### EXCERPTED TEXT
◇ ◇ ◇ ◇
Howe's cuts were "ill-advised, unjustified and ultimately destructive" of the Medicare system itself. They were an attack on the two most progressive aspects of Medicare — its universality and bulkbilling.

Deeble's criticism and objections from with the federal Labor caucus and the ACTU forced the government to submit the proposal to a three-person caucus committee. However, the committee is unlikely to come up with much better, even if it doesn't end up

endorsing the co-payment.

Howe argues that the money must come from somewhere to fund Medicare costs, which were growing 15% in real terms every three years, and that no extra funding can be allowed within the budget. The "alternative" proposal from within the Labor caucus and from the ACTU is for an increase in the 1.25% Medicare levy — a measure that will make Medicare more unpopular.

According to the budget papers, federal outlays on medical services and Medicare benefits grew from 23.3% of health outlays in 1982-83 to 34.6% in 1985-86 to 36.7% last year. Allocations to hospitals have dropped from 38.3% in 1985-86 to 34.2% last year. Overall outlays on health since 1983 (excluding initial rises with the introduction of Medicare) rose only by an average of 2.1% per year — small compared to rises in other industrialised countries, according to Deeble.

Howe claims that the figures prove overservicing by GPs and some private pathology services. However, a drift towards more expensive medical technology and more expensive drugs is also a factor. According to the budget papers, it accounts for 75% of growth in volume of medical benefits, and population growth accounts for a further 20% — leaving a mere 5% that might be explained by overservicing!

But aggregate figures do not tell the whole story. Community health workers claim that the entire system is in a shambles. Hospitals and community health centres are understaffed and overloaded while many private medical centres offer superficial and poor quality service and bulkbill Medicare for millions of dollars.
◇ ◇ ◇ ◇
### DATASET CONTENT
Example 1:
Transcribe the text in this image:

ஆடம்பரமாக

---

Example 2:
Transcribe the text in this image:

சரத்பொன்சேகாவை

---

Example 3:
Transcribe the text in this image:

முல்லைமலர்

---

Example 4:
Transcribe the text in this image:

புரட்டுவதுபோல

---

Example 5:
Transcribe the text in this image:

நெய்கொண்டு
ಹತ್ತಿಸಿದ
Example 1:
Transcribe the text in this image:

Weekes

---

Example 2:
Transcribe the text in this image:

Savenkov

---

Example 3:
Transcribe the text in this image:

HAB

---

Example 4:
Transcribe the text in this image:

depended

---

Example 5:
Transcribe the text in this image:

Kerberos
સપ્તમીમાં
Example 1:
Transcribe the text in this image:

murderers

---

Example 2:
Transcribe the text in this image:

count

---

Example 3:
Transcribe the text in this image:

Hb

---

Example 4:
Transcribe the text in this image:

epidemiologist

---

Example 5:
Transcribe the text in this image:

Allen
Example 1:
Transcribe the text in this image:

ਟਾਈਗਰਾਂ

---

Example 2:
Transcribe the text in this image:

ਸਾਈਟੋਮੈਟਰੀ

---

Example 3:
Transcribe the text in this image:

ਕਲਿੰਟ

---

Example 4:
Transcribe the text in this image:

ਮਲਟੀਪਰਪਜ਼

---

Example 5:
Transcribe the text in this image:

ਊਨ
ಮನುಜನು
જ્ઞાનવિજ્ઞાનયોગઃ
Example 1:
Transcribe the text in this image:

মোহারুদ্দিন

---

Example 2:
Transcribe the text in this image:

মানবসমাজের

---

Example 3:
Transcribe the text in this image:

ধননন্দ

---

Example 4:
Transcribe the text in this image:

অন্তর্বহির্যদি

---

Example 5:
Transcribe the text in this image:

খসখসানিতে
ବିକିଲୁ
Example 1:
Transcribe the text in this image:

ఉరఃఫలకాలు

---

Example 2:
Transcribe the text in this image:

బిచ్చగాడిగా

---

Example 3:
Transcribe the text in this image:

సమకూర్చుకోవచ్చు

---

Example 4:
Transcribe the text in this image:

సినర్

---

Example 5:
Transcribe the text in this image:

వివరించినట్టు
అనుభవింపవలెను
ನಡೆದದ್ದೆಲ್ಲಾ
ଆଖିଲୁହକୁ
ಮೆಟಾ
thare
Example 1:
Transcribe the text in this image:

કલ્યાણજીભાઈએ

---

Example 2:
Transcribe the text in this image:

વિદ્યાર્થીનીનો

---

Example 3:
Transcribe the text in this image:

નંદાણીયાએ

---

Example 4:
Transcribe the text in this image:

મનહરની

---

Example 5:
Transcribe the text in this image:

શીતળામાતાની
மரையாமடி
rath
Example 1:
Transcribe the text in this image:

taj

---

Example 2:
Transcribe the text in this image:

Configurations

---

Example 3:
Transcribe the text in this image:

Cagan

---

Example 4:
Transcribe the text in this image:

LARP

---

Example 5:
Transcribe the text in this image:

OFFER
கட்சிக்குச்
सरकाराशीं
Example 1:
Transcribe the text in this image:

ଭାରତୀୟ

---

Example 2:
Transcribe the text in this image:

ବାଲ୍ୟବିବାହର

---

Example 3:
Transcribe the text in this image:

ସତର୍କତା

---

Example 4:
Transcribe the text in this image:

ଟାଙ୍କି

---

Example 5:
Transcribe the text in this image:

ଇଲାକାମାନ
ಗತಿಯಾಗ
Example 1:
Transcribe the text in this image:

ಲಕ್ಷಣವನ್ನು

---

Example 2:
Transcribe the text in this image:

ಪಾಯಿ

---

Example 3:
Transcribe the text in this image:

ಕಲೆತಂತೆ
◇ ◇ ◇ ◇
Render this sentence from the Medicare text in Spanish: "Community health workers claim that the entire system is in a shambles."

### EXPECTED OUTPUT
Los trabajadores de salud comunitaria afirman que todo el sistema es un caos.